When Rachel said Nadia’s name, it was so full of love and recognition that nothing more needed to be said. It was a complete sentence. Which leads back to John 20.

When Mary Magdalene stood weeping outside his tomb, looked in, saw angels and was asked, Woman, why are you weepingI wonder if maybe she was crying because to Jesus she wasn’t “that crazy lady” like she was to everyone else. To him, she was just Mary and when Jesus said her name, “Mary” . . . it felt like a complete sentence.  And now she wondered who would ever see her as whole, who would ever call her by her real name.

And it isn’t until Jesus, whom Mary does not recognize, simply says her name—”Mary”—that she recognizes him. Because he knows her by name.

In When God is Silent, Barbara Brown Taylor writes that once at a workshop, an ordained minister seeking guidance once told her that “all I want is to hear God call me by name. I would give anything just to hear God say my name.” Taylor does not reveal how she responded to the minister, but her reflection in the next paragraph is not particularly promising.

In Gethsemane, Jesus asked for bread and got a stone. Finally, in the most profound silence of his life, he died, believing himself forsaken by God. . . . In the silence surrounding his death, Jesus became the best possible companion for those whose prayers are not answered, who would give anything just to hear God call them by name. Him too.
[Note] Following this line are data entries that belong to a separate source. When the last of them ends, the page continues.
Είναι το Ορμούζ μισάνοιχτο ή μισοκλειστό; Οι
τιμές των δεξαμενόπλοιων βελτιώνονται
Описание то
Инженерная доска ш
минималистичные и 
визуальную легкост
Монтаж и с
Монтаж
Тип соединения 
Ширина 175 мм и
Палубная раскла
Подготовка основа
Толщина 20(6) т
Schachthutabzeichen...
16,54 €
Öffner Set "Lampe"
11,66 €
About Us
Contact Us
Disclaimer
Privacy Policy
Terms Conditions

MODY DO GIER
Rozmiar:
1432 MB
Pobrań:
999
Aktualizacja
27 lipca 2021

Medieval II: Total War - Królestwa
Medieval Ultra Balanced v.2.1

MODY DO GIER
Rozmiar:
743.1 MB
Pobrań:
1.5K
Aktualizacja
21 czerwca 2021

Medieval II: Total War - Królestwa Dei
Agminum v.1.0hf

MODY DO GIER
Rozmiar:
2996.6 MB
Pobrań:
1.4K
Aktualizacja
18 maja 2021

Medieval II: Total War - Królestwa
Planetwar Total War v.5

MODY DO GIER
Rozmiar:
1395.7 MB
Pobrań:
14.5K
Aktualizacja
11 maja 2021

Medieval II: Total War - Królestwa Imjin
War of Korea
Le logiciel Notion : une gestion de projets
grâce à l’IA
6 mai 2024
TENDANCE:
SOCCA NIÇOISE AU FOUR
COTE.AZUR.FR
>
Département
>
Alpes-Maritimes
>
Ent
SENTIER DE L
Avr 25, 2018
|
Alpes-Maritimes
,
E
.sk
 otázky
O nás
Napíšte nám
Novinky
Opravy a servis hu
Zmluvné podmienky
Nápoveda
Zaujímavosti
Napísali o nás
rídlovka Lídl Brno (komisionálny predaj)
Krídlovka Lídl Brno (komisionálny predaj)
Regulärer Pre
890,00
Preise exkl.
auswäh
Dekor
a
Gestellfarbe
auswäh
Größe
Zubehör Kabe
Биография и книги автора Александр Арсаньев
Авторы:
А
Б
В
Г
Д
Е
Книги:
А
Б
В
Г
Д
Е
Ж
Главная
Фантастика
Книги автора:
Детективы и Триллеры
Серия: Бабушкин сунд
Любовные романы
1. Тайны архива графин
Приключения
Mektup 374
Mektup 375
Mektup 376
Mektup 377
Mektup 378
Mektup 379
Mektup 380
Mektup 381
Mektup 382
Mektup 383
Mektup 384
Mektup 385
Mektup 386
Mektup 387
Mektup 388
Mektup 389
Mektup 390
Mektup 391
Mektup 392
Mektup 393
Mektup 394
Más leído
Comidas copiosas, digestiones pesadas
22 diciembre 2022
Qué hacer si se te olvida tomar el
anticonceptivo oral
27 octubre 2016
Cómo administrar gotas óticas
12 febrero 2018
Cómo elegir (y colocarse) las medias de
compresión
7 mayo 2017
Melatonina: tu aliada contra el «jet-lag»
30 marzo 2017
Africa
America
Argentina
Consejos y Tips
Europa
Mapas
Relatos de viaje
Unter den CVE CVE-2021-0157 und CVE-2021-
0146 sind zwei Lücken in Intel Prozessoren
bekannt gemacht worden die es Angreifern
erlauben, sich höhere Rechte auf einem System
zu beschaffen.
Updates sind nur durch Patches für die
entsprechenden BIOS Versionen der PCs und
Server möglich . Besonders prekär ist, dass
And yet we know that from this mysterious silence, a silence rooted in love, transformation and salvation emerge.

The promise of monotheistic faith is that God seeks relationship with human beings, a promise that works itself out in all sorts of ways—usually unexpected. And every once in a while, the promise of Isaiah becomes a reality.

But now, thus says the Lord, who created you, O Jacob, And He who formed you, O Israel: “Fear not, for I have redeemed you; I have called you by your name; You are Mine.”

And when God calls you by name, it is a complete sentence.